> **Source extract**
The Kairos Center for Religions, Rights and Social Justice, along with the Anti-Poverty Network of New Jersey, selected me to represent my state at the launch of the 2018 Poor People’s Campaign commencing on May 11th in Washington D.C. with 40 days of civil disobedience.

On the train ride there, I got a text message from a homeless man in his late twenties letting me know that he just got a job stacking shelves at night in a department store. The young man is homeless in part because he was raised by an abusive, alcoholic father. As a result, he lacks self-esteem and self-confidence in social settings, including work.

I knew that the job would not pay well enough to allow him to afford indoor housing, but it was still a step in the right direction. So I supported and encouraged him to try to make it work. I also kept him updated throughout the weekend on what was going on in D.C. It made him feel as though there were people looking out for him, and reminded me who and what we were campaigning for.

We — representatives of 31 states — checked into the Washington International Hostel in downtown D.C. on Sunday May 10th.

On the first night of our stay, we attended a mass meeting (as our itinerary described it) at the National City Christian Church. We walked there. On the way, I noted four or more impressive looking Christian churches of various denominations. But none was more impressive than the National City Church. In fact, it was an epic cathedral.

I recognized it as the place where, on TV, members of our political elites get married and eulogized.

It was the first time I heard the Reverend William Barber speak, or orate I guess is the better term. This was also very impressive. Not only could he orate well, he was also very specific and well-informed about why we have systemic poverty in America.

Same with Liz Theorosis from the Kairos Center, who also spoke about the nuts and bolts of poverty in America — 140 million American living in poverty — and orated about it impressively.

So I expected that after we got passed the pep rally aspect of being anti-poverty advocates, we’d get down to the real business of doing some specific things to counteract this.

I can’t say that I was surprised that we/they didn’t. By necessity, not choice, I work with religious advocates for the poor and homeless on a regular basis. By default, they are usually the only ones who seem to care about this issue. But they talk and pray over the poor and homeless.

If half of the large, well-appointed churches in D.C. opened a wing of their operations to shelter and provide services to the homeless — and there are lots of them on the streets — it would go a long way toward significantly reducing the problem and providing some real relief.

The next day, Monday May 11, was when we would start the civil disobedience. We were instructed on what to do: stop traffic on the street in front of the Capitol and allow ourselves to be arrested without physical resistance. They also informed us that we would each receive a fine of $50.00 for our misconduct, and that the Kairos organization would pay for it.

I chose not to participate. For one thing, it was a choreographed act, not spontaneous, and secondly, there were more than 300 of us doing this. That meant $15.000.00 in fines that really seemed more like a passive donation to the police.

I could have used that kind of money to put a down payment on an emergency housing facility in the community where I live so that people like the young man I mentioned earlier could have a safe and secure place from which to get their lives back on track and permanently move out of poverty.

I also did not put on a black and yellow T-shirt that read The 2018 Campaign for the Poor: A Moral Revival.

(Stored data entries)
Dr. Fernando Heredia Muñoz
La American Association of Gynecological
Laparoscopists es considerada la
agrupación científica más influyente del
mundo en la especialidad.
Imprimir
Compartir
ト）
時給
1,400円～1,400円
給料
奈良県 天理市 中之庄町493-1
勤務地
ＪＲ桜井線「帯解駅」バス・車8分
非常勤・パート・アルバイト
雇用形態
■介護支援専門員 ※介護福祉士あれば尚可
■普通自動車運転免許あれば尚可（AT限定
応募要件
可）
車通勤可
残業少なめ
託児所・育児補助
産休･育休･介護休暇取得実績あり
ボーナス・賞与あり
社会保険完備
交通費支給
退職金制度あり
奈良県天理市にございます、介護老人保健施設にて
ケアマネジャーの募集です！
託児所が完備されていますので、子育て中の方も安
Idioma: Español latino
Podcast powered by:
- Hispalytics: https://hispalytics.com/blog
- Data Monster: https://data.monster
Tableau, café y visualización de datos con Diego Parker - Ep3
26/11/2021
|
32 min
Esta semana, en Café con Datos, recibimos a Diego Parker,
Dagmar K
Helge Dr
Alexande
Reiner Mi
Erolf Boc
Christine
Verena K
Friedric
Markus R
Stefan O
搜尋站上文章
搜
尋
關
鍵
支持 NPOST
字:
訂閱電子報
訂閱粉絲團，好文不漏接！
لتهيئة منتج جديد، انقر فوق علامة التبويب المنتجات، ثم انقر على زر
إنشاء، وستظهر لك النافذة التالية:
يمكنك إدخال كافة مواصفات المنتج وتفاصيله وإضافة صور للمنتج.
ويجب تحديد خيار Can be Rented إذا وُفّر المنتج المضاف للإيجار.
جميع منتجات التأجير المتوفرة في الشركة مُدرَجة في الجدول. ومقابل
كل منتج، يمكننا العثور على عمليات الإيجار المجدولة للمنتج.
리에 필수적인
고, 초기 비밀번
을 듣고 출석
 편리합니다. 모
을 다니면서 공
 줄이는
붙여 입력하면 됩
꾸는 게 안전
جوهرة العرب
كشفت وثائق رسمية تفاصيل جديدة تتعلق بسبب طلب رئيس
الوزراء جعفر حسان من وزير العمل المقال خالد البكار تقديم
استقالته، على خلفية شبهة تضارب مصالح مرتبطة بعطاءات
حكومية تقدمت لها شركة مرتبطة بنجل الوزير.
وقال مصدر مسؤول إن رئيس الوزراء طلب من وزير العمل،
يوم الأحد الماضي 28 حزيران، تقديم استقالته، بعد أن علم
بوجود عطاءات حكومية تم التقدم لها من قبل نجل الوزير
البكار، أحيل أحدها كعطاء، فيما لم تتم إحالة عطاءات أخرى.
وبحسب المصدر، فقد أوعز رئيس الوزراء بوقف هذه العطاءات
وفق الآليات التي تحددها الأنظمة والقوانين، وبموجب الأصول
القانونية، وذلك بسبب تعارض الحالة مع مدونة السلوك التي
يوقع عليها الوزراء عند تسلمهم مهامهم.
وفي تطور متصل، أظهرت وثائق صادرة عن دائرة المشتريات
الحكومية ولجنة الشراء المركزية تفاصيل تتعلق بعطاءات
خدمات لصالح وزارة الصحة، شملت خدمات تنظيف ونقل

> **Instructions**
A. Answer these from the account of the Poor People's Campaign launch:
(i) Where did the state representatives check in?
(ii) What job did the homeless young man get?
(iii) Which organization was to pay the $50.00 fines?
B. From the account of the Poor People's Campaign launch, return the part that opens with the words containing "Same with Liz" and closes with "poor and homeless.".
C. Carry the account of the Poor People's Campaign launch further, picking up after its final sentence.

> **Answer section**
A.
(i) The Washington International Hostel in downtown D.C.
(ii) Stacking shelves at night in a department store.
(iii) The Kairos organization.

B.
Same with Liz Theorosis from the Kairos Center, who also spoke about the nuts and bolts of poverty in America — 140 million American living in poverty — and orated about it impressively.

So I expected that after we got passed the pep rally aspect of being anti-poverty advocates, we’d get down to the real business of doing some specific things to counteract this.

I can’t say that I was surprised that we/they didn’t. By necessity, not choice, I work with religious advocates for the poor and homeless on a regular basis. By default, they are usually the only ones who seem to care about this issue. But they talk and pray over the poor and homeless.

C.
Instead, I wore a shirt promoting KYDS: Konscious Youth Development and Services, a community-based program I participate in Asbury Park, NJ, which provides young adults living in poverty with practical life skills so that they can break the cycle of poverty, violence and criminality they grew up in. We were given talking points to tell the media, if asked.

If asked, I would tell them I came here to support community-based programs like KYDS that did the real hard grassroots work of changing lives for the better, one person at a time.

The poet Muriel Rukeyser wrote, “The universe is made of stories, not atoms.”

So I will leave you with a story that I feel speaks volumes about top-down forays into campaigns for social and economic justice. In the time-honored tradition of the new journalism that broke out in the 60’s and 70’s as practiced by Normal Mailer, Hunter Thompson, Tom Wolfe and others, I embedded myself in the story in order to get the whole picture of what was happening, and not just report the party line.

At a certain point, the police stopped demonstrators from entering the place where the civil disobedience was taking place. Because I was not dressed like the other demonstrators, I was able to get past them and get near where the arrests were being made, in a nearby park. Several buses full of police were there, I assumed, to cart the demonstrators away to a police station.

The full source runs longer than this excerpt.